WALL STREET JOURNAL: The Lockdown’s Destruction: Incredibly, some in the media want to repeat the second quarter’s 32.9% plunge in GDP.

Consumer spending fell 34.6% and accounted for some 25 percentage points of the GDP decline. The fall in transportation, recreation, food services and hotels was brutal. But the biggest surprise was the plunge in health-care spending during a health-care crisis. Health care represents about 12% of the U.S. economy and its collapse subtracted 9.5 percentage points from GDP.

How does that happen in a pandemic? The answer, as our friend Don Luskin points out, is that politicians panicked in March and waited for a surge of Covid-19 patients that the pandemic modelers told them would arrive. Blessedly, the modelers were wrong, and far fewer hospital and intensive-care beds were needed. But the economic harm from stopping all elective surgeries and barring visits to doctors was severe and unnecessary.

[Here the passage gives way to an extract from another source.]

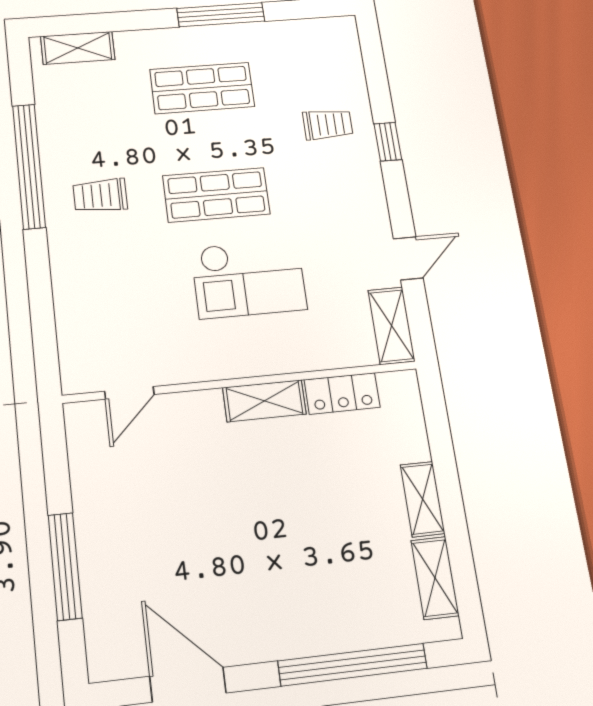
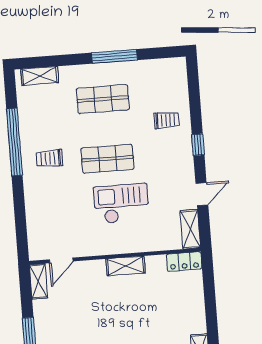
window: (388, 142) -> (198, 145), moved
checkout: (249, 279) -> (121, 204), turned 180
locker: (342, 394) -> (184, 262), moved
shelving: (423, 499) -> (38, 281), moved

It was also a terrible public-health blunder. That harm will play out for years as Americans discover cancer, heart-disease and other diagnoses that were missed or delayed. . . .

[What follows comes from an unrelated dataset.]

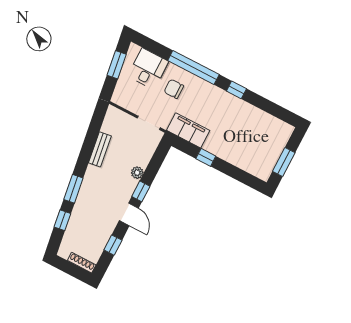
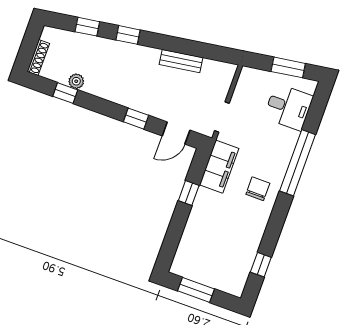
chair: (174, 89) -> (258, 189), moved
window: (236, 90) -> (261, 265), moved
plant: (137, 173) -> (76, 81), moved
window: (73, 189) -> (128, 35), width x0.67
door: (129, 214) -> (176, 133), moved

Hard to believe, but some on the left are stumping for a second nationwide lockdown to control the virus. Shut the U.S. down again until October when the scourge will be gone for good. Do they want another 33% decline in GDP and 40 million more unemployed?

Without a vaccine, the virus was always likely to spread through most of the country, as the Centers for Disease Control and Prevention predicted in March. The lockdown-as-miracle-cure is a fantasy, as the World Health Organization has now acknowledged. The economic and public-health harm is too great and the virus is too easily transmissible.

The public is smarter than the media and can adjust its behavior when flare-ups occur. Hospitalizations and cases in hot spots in the South and West are trending down. They’ve fallen by a third in Arizona from a peak two weeks ago and are down 8% in Texas. Deaths have increased, but the rate is far below those on the East Coast in the spring.

At least the worst economic news is over, or it should be without a second lockdown. Orders for motor vehicles and capital goods are rising, and housing is strong. The service economy will take longer to come back, but it will do so when the public feels confident enough to venture out. What no one needs is another catastrophe like the second-quarter lockdown.

The WSJ is on-target, though the GDP drop is not an absolute 32.9% but an annualized rate. The actual drop for the quarter was much smaller, of course, though still huge. And it was pretty much all government-induced. Weirdly, when you force large parts of the economy to close down, the GDP drops.